Why the carbon price support scheme is bad policy
We can draw two conclusions from research into public attitudes towards climate change. The first is that people are on the whole not in denial about the issue and do accept that we must act; the second is that taking action is not high on their list of priorities. Any policies designed to reduce the UK’s carbon emissions must therefore demonstrably achieve their environmental goals.
But to ensure that people don’t increasingly turn against climate policy, government must look to achieving other benefits through climate policy – such as bolstering the UK’s energy security – and take extra care to ensure the costs associated with moving to a low-carbon economy are borne as fairly as possible.
In the current climate of austerity in which households face rising energy prices but static or falling incomes, the very worst thing a government could do is introduce a carbon stealth tax. The carbon price support (CPS) scheme, announced in the budget in March, bears exactly these hallmarks and risks giving climate change policy a bad name as a result.
Not all bad policies are made as a result of bad ideas. The price of carbon in Europe’s flagship emissions trading scheme has been critically low since the finance crisis first had an impact on the real economy. There is a good logic to introducing a cut off point below which governments will not allow the price to fall for fear of interrupting investments in low-carbon energy systems. A plethora of studies have shown that floor prices can help increase the integrity of carbon trading schemes.

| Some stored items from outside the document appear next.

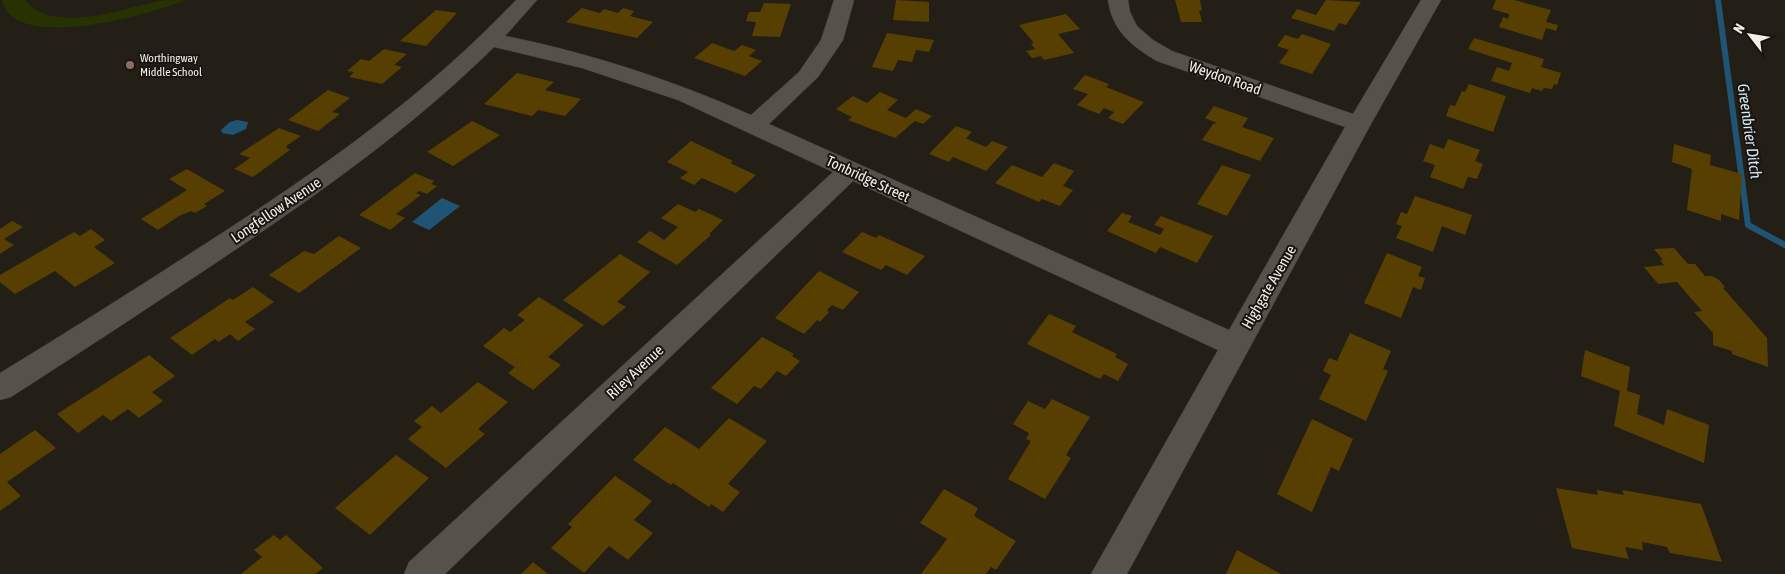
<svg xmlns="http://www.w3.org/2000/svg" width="1785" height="574" viewBox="0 0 1785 574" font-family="'Asap Condensed',sans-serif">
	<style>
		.green { fill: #263200 }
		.water { fill: #205475 }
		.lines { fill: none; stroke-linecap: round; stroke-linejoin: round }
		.stream { stroke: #205475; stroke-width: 6 }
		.building { fill: #573f02 }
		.street-casing { stroke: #3f3c37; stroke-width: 1 }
		.street { fill: #565249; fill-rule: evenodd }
		.education-dot { fill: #8d6e63; stroke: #19150e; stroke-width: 2 }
		.labels { text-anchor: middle; stroke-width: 4; stroke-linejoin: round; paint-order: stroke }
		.far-poi-label { font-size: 12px; fill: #f2efea; stroke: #19150e; text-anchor: start }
		.street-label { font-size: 15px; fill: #f2efea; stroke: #19150e }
		.water-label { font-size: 16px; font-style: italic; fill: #d2e8f8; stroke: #19150e }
	</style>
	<rect width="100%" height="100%" fill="#231f17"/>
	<path class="green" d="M2,0H25C52,35 123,9 158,1C166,0 176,0 185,0C153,14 13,54 2,0Z"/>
	<g class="water">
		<path d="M237,120L248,122L246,129L233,135L222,133L221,130L230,122Z"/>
		<path d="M442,198L460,206L429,230L412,222Z"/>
	</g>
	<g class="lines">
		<path class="stream" d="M1718,0L1748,225L1785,245"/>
	</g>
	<g class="building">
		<path d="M896,0L929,2V22L893,20Z"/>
		<path d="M1175,0H1200L1202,11L1199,10L1202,22H1181Z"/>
		<path d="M1326,0L1361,2L1346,25L1339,23L1334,31L1291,18L1297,9L1316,15Z"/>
		<path d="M1496,0H1514L1551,10L1546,22L1558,25L1556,31L1546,28L1542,40L1499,27L1503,17L1508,19L1509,14L1492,9Z"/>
		<path d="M764,3L791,4L780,37L752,36L756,22L746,21L749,12H760Z"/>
		<path d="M582,8L600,13L604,9L618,13L623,8L634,11L630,16L653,22L637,38L566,22Z"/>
		<path d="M436,10L457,13L426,46L400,41Z"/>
		<path d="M1066,14L1080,29L1058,34L1074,53L1044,60L1041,56L1032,58L1026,51L1035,49L1031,44L1034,43L1019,25Z"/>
		<path d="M887,33L934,40L929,52L916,50L912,62L898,60L893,71L872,67Z"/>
		<path d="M1302,34L1331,44L1312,74L1279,63L1289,50L1277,46L1285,35L1298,39Z"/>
		<path d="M1474,38L1544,59L1541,67L1561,73L1557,85L1554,84L1552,89L1544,88L1542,91L1532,88L1530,93L1491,81L1497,67L1509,71L1512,63L1468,49Z"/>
		<path d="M712,43L734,51L742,45L756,50L749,56L762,61L745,76L694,58Z"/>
		<path d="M384,49L407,54L394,65L402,67L382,84L349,77L354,72L347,71L361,59L369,61Z"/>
		<path d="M517,73L554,82L545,90L581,99L565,116L538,110L532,116L484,104Z"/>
		<path d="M1085,75L1109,84L1106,87L1144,102L1123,124L1108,118L1114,112L1104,108L1099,114L1077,105L1088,94L1073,89Z"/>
		<path d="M1469,84L1506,96L1493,132L1446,116L1450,105L1455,106L1462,91L1465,92Z"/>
		<path d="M328,90L350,98L332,112L340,114L318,131L288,120Z"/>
		<path d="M880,92L898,100L887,110L906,118L916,109L932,116L923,124L915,121L895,138L848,120L852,117L836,109L853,96L867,103Z"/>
		<path d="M1214,106L1248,118L1242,127L1274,138L1260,161L1202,140L1213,124L1217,123L1205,118Z"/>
		<path d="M472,121L500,135L453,166L427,152Z"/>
		<path d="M956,126L972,132L966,138L969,140L986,147L992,141L1008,147L986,171L953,157L949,162L929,154Z"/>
		<path d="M279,128L301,136L286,146L288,147L286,148L290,150L253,177L234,169L250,158L239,154Z"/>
		<path d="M1448,139L1480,150L1475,161L1483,164L1477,179L1468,177L1463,189L1430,177L1435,165L1423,161L1430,144L1444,149Z"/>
		<path d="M691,141L733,161L730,163L756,175L736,193L702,178L694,185L680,178L688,172L667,162Z"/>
		<path d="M1674,144L1711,155L1710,165L1742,174L1739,220L1721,214V221L1687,210L1692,169L1672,162Z"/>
		<path d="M1054,163L1074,171L1063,186L1073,190L1060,206L1042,199L1039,202L995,183L1012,165L1042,177Z"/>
		<path d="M1222,165L1251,175L1227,216L1197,204Z"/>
		<path d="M187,169L225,191L204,204L207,206L195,213L191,211L179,216L158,230L141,219L187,190L169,179Z"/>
		<path d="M415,173L434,181L431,184L437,186L427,194L419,191L416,193L421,195L396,214L405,218L390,230L359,215Z"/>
		<path d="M1415,196L1472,215L1465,235L1442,226L1433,252L1396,238L1402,226L1396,224L1401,212L1407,214Z"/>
		<path d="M678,204L695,212L699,209L723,220L709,234L711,235L677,265L637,242L650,231L664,240L678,227L661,218Z"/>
		<path d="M1122,213L1132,216L1128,222L1158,234L1160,235L1164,229L1154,225L1161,216L1213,236L1197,263L1160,247L1156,253L1107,231Z"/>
		<path d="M12,221L23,227L4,239L14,245L0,254V229Z"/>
		<path d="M91,229L105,240L94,247L115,263L75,287L55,271L15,294L0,282V275L74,232L80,236Z"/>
		<path d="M862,232L876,238L879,235L925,256L907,275L886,265L881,270L842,252Z"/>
		<path d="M339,236L361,248L299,293L269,275L304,251L314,254Z"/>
		<path d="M1674,248L1688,264H1695L1705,276H1712L1719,280L1725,287L1723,288L1767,338L1768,367L1732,354V351L1713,345V333L1694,312L1702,311L1677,282L1658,284L1644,267L1664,265L1660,260H1663L1654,249Z"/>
		<path d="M1387,253L1422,267L1418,276L1425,278L1421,290L1413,287L1401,318L1364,303Z"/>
		<path d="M620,254L650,272L617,302L626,307L603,326L563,300Z"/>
		<path d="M819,271L859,292L843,310L832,305L827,310L829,312L820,322L817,320L804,334L775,318Z"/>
		<path d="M253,287L274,302L245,322L255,329L238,341L230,334L219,342L215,339L192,355L170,338L230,298L233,300Z"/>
		<path d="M539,297L584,325L548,357L561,365L533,390L508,373L515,367L483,346L504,328L510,332L525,320L517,315Z"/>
		<path d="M1049,314L1076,326L1072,332L1117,354L1115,357L1128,364L1118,381L1104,374L1100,379L1027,344Z"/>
		<path d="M1350,333L1391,351L1383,369L1388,371L1366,421L1319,399L1331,375L1323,371L1329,358L1337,361Z"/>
		<path d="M762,337L794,354L792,356L800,361L786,376L777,371L761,389L754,386L737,404L711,388Z"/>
		<path d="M1585,350L1630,367L1627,391L1640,395L1637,414L1664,425L1667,409L1709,425L1704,463L1614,426L1620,391L1581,376Z"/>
		<path d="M149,355L175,376L152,392L163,401L139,418L128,409L111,421L103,415L78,433L57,414Z"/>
		<path d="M478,382L508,402L478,429L485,434L446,468L408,439L422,427L414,421L432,406L441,413Z"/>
		<path d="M1052,399L1090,417L1066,455L1071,458L1045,499L1008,479L1031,441L1026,439L1029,433L1013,424L1028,401L1045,409Z"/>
		<path d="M729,418L767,441L728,484L740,492L723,512L711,504L709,507L673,483L671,485L633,460L665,427L699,449Z"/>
		<path d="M1312,419L1353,439L1339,471L1331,467L1312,512L1277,494Z"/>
		<path d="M35,430L56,448L7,482L21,496L0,511V454Z"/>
		<path d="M396,455L429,478L370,535L335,508Z"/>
		<path d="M615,476L652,501L634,520L653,533L628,560L609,546L584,573L551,548L572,527L568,524Z"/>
		<path d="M1556,488L1598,495L1597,490L1624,495L1622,490L1701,504L1722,562L1670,553L1667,547L1642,542L1643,550L1625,547L1629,559L1572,548Z"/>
		<path d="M944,489L978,508L974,516L1016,541L996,570L991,567L986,574H921L947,539L920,523Z"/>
		<path d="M274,535L280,540L286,535L323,568L315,574H241L262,557L254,550Z"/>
		<path d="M1237,550L1281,574H1226Z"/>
		<path d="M533,562L548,574H521Z"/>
	</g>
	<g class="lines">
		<g class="street-casing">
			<path id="street" d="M516,0H537L505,36C590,53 672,80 751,115L799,72L821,40L834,0H854L843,40L818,77L769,124L1229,330L1345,127L1157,61C1131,46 1112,30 1108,0H1128L1130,12L1137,26L1153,40L1172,51L1353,114L1421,0H1441L1371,124L1127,574H1091L1218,350L853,181L445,574H404L409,562L833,172L678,100L582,68L494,47C411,129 317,195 220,260C151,306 81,352 11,397L0,400V373C69,331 137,288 205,244C317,172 424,97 516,0Z"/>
		</g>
		<use href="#street" class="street"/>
	</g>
	<circle class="education-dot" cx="130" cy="65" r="5"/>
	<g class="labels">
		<g class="far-poi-label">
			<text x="140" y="62">Worthingway<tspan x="140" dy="14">Middle School</tspan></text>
		</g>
		<g class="street-label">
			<text transform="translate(1225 78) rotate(19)" y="5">Weydon Road</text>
			<text transform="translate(868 179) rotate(25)" y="5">Tonbridge Street</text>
			<text transform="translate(276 210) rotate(-34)" y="5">Longfellow Avenue</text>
			<text transform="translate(1269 287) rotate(-60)" y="5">Highgate Avenue</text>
			<text transform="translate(635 372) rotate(-43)" y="5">Riley Avenue</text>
		</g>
		<g class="water-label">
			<text transform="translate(1750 131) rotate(82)" y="6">Greenbrier Ditch</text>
		</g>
	</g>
	<g transform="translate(1750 35) rotate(301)" stroke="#19150e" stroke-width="4" paint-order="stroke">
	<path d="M0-4L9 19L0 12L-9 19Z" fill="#f2efea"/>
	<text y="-8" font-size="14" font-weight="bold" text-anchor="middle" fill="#f2efea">N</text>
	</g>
</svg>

The CPS, however, takes the essentially sound notion of a carbon floor price and corrupts it.
‘Hot Air’, a new report from IPPR, analyses the CPS scheme. It concludes that its design means that although emitting carbon in the UK will be more expensive, because the market is Europe-wide, a higher price in the UK will lead to a lower price elsewhere and to the same amount of carbon being emitted. Thus the CPS will save no carbon but it will add to the amount consumers pay for their energy.
It will as a result be unfair; the Government’s own data shows that the scheme will force up to 60,000 more UK households into fuel poverty as energy companies pass on the additional costs of paying the tax to consumers. To many, such as the Taxpayers Alliance, it will simply look like a stealth tax which seeks to raise revenue from consumers for little gain apart from in terms of revenue to government.
Perhaps worst of all, the CPS scheme is unlikely to succeed in one of its most clearly articulated aims. The government argues that introducing a floor price for carbon in the UK will provide more certainty to investors looking to put their money into low-carbon energy projects. However, because the CPS was introduced in the Budget, it will be open to annual scrutiny and potential change, in the same way as fuel duty.
IPPR’s report also looks at the potential for a policy that creates a different carbon price in the UK and elsewhere in Europe to create economic waste. Using new modelling, the report argues that the CPS will undermine the economic efficiency of the scheme and could waste up to £1 billion. At a time of austerity, wasting £1 billion is inexcusable; it’s enough to finance a second carbon capture and storage demonstration plant, for instance.
IPPR argues for a different approach to introducing a floor price for carbon that would see the number of permissible emissions in the UK being reduced. However, because the Government has already introduced the measure, ‘Hot Air’ recommends setting the level of the tax low to minimise the economic waste, soften the blow on hard pressed consumers and impact on other European countries and also urges ministers to press European neighbours to introduce similar measures.